*** Opening of RECORDS PROVIDED ***

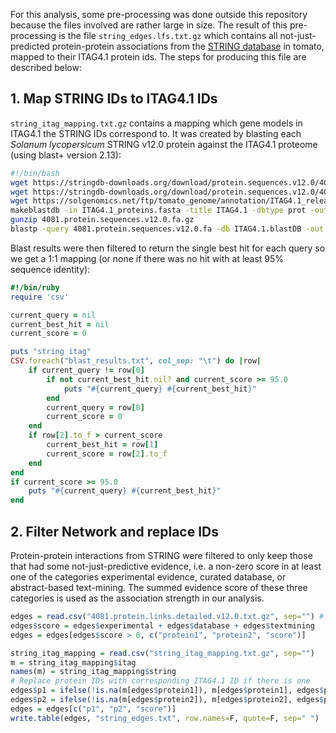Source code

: For this analysis, some pre-processing was done outside this repository because the files involved are rather large in size.
The result of this pre-processing is the file `string_edges.lfs.txt.gz` which contains all not-just-predicted protein-protein associations from the [STRING database](https://string-db.org/) in tomato, mapped to their ITAG4.1 protein ids.
The steps for producing this file are described below:

## 1. Map STRING IDs to ITAG4.1 IDs
`string_itag_mapping.txt.gz` contains a mapping which gene models in ITAG4.1 the STRING IDs correspond to.
It was created by blasting each *Solanum lycopersicum* STRING v12.0 protein against the ITAG4.1 proteome (using blast+ version 2.13):

```bash
#!/bin/bash
wget https://stringdb-downloads.org/download/protein.sequences.v12.0/4081.protein.sequences.v12.0.fa.gz
wget https://stringdb-downloads.org/download/protein.sequences.v12.0/4081.protein.links.detailed.v12.0.txt.gz # for later
wget https://solgenomics.net/ftp/tomato_genome/annotation/ITAG4.1_release/ITAG4.1_proteins.fasta
makeblastdb -in ITAG4.1_proteins.fasta -title ITAG4.1 -dbtype prot -out ITAG4.1.blastDB -parse_seqids
gunzip 4081.protein.sequences.v12.0.fa.gz
blastp -query 4081.protein.sequences.v12.0.fa -db ITAG4.1.blastDB -out blast_results.txt -outfmt 6 -evalue 1e-50
```

Blast results were then filtered to return the single best hit for each query so we get a 1:1 mapping (or none if there was no hit with at least 95% sequence identity):

```ruby
#!/bin/ruby
require 'csv'

current_query = nil
current_best_hit = nil
current_score = 0

puts "string itag"
CSV.foreach("blast_results.txt", col_sep: "\t") do |row|
    if current_query != row[0]
        if not current_best_hit.nil? and current_score >= 95.0
            puts "#{current_query} #{current_best_hit}"
        end
        current_query = row[0]
        current_score = 0
    end
    if row[2].to_f > current_score
        current_best_hit = row[1]
        current_score = row[2].to_f
    end
end
if current_score >= 95.0
    puts "#{current_query} #{current_best_hit}"
end
```

## 2. Filter Network and replace IDs
Protein-protein interactions from STRING were filtered to only keep those that had some not-just-predictive evidence, i.e. a non-zero score in at least one of the categories experimental evidence, curated database, or abstract-based text-mining.
The summed evidence score of these three categories is used as the association strength in our analysis.

```R
edges = read.csv("4081.protein.links.detailed.v12.0.txt.gz", sep="") # downloaded above
edges$score = edges$experimental + edges$database + edges$textmining
edges = edges[edges$score > 0, c("protein1", "protein2", "score")]

string_itag_mapping = read.csv("string_itag_mapping.txt.gz", sep="")
m = string_itag_mapping$itag
names(m) = string_itag_mapping$string
# Replace protein IDs with corresponding ITAG4.1 ID if there is one
edges$p1 = ifelse(!is.na(m[edges$protein1]), m[edges$protein1], edges$protein1)
edges$p2 = ifelse(!is.na(m[edges$protein2]), m[edges$protein2], edges$protein2)
edges = edges[c("p1", "p2", "score")]
write.table(edges, "string_edges.txt", row.names=F, quote=F, sep=" ")
```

*** Close of RECORDS PROVIDED ***

> [WORK ITEM]: Line count for "analysis": say how many lines of the entries above include that word, and give only the number.

> [YOUR RESPONSE]: 2